Il gara sa voiture devant le bâtiment principal et en sortit, pour découvrir, à l’écart, un chalet de rondins, incongru dans cette région où les habitations en pierre sèche se fondent dans le relief naturel.

— Vous devez être monsieur Lécuyer… fit une voix tremblotante derrière lui. Il se tourna vers une petite bonne femme qui s’essuyait les mains sur un torchon avant de lever le regard sur lui. ‘’Vous avez trouvé faci…le…ment ?’’ articula-t-elle, apparemment un peu déstabilisée.

— Oui, merci, madame Mayragues. Mais vous pouvez m’appeler Joachim, monsieur Lécuyer, c’est mon père.

— Joachim… vraiment… murmura-t-elle, en le dévisageant. Vous… avez de la famille par ici ?

— Pas du tout, et je n’ai même jamais mis un pied dans le Tarn. Ceci dit, c’est étrange, arrivé au village, j’ai eu l’impression que certains détails étaient curieusement familiers, j’aurais presque pu me passer des instructions du GPS pour rejoindre votre maison.

— Bizarre, à moins que… Bah, non, je suis une vieille femme qui radote. Venez, je vous fais visiter le gîte.

— Merci, le temps de prendre mon sac, et les quelques provisions que j’ai emportées, ne sachant pas si je trouverais un magasin au village.

— Il y a un petit Intermarché à Saint-Projet, à cinq kilomètres. Mais voudrez-vous partager mon diner, ce soir ? J’ai une casserole de cassoulet qui mijote, vous m’épargneriez de devoir en manger pendant trois jours.

— Si j’avais su… J’y ai déjeuné il y a une heure. J’y retournerai cet après-midi. Et oui, avec plaisir, merci pour l’invitation, madame Mayragues.

— Appelez-moi Clémence, mon garçon.

Guillaume

Pourquoi Maman me ment-elle ? se demanda Guillaume, après qu’il avait surpris sa fin de la conversation à voix basse avec le facteur, et la mention du prénom de Joachim, ce qu’elle avait farouchement nié.

Joachim

— Entrez… Joachim, donc… La réservation était pour deux personnes, mais vous êtes seul.

— Oui, je… viens de me séparer, hésita-t-il, avant d’ajouter d’un filet de voix ‘’de mon compagnon, j’espère que je ne vous choque pas’’.
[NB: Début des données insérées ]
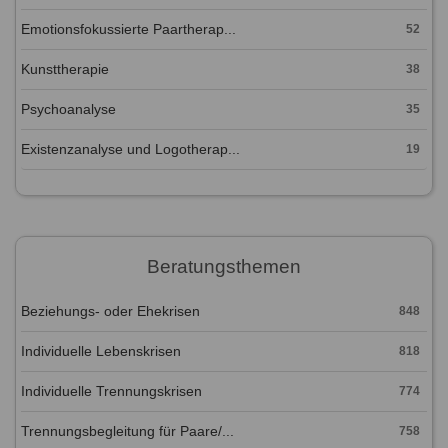
Emotionsfokussierte Paartherap...
52
Kunsttherapie
38
Psychoanalyse
35
Existenzanalyse und Logotherap...
19
Beratungsthemen
Beziehungs- oder Ehekrisen
848
Individuelle Lebenskrisen
818
Individuelle Trennungskrisen
774
Trennungsbegleitung für Paare/...
758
— Et pourquoi donc, j’ai connu deux jeunes hommes qui… C’était il y a longtemps, soupira-t-elle. ‘’Oh ! Vous avez pris du vin, il ne fallait pas, voyons.’’

— Je n’y connais pas grand-chose, c’est un Côtes de Gascogne, l’étiquette m’a inspiré, ainsi que le nom du domaine : Mas Guilhelm…

— Guil…, s'étrangla Clémence. ‘’Pourquoi ce vin en particulier ?’’

— Je ne sais pas, c’est juste que… Vous allez trouver ça idiot, mais la nuit dernière, j’ai fait un rêve étrange, il y avait un petit château aux tours crénelées, et un garçon blond qu’étrangement je savais s’appeler Guillaume, sauf que je ne le connais pas.

— Guilhem est la version occitane de ce prénom. Se pourrait-il que…

— Dites-moi, osa Joachim.

— Il est encore tôt, le cassoulet attendra, à défaut de vous dire, je voudrais vous montrer…

Guillaume

Cher journal, traça Guillaume sur le papier, ‘’je vais te refermer définitivement. Qu’aurais-je encore à te raconter ?’’.

Il regarda, par la fenêtre, le chêne rouvre du parc, derrière lequel ils avaient échangé leur premier baiser, maladroit mais si sincère, puis écrivit quelques vers de son poème préféré.

Cher arbre, je t’ai vu par le vent bousculé,

Et si toi, tu m’as vu quand j’étais allongé,

Tu m’as vu pris et par le plaisir balayé,

À mon amour éperdument abandonné. (*)

Il referma le carnet et l’inséra sous la languette mobile du parquet de sa chambre, puis porta son regard sur l’arbre centenaire.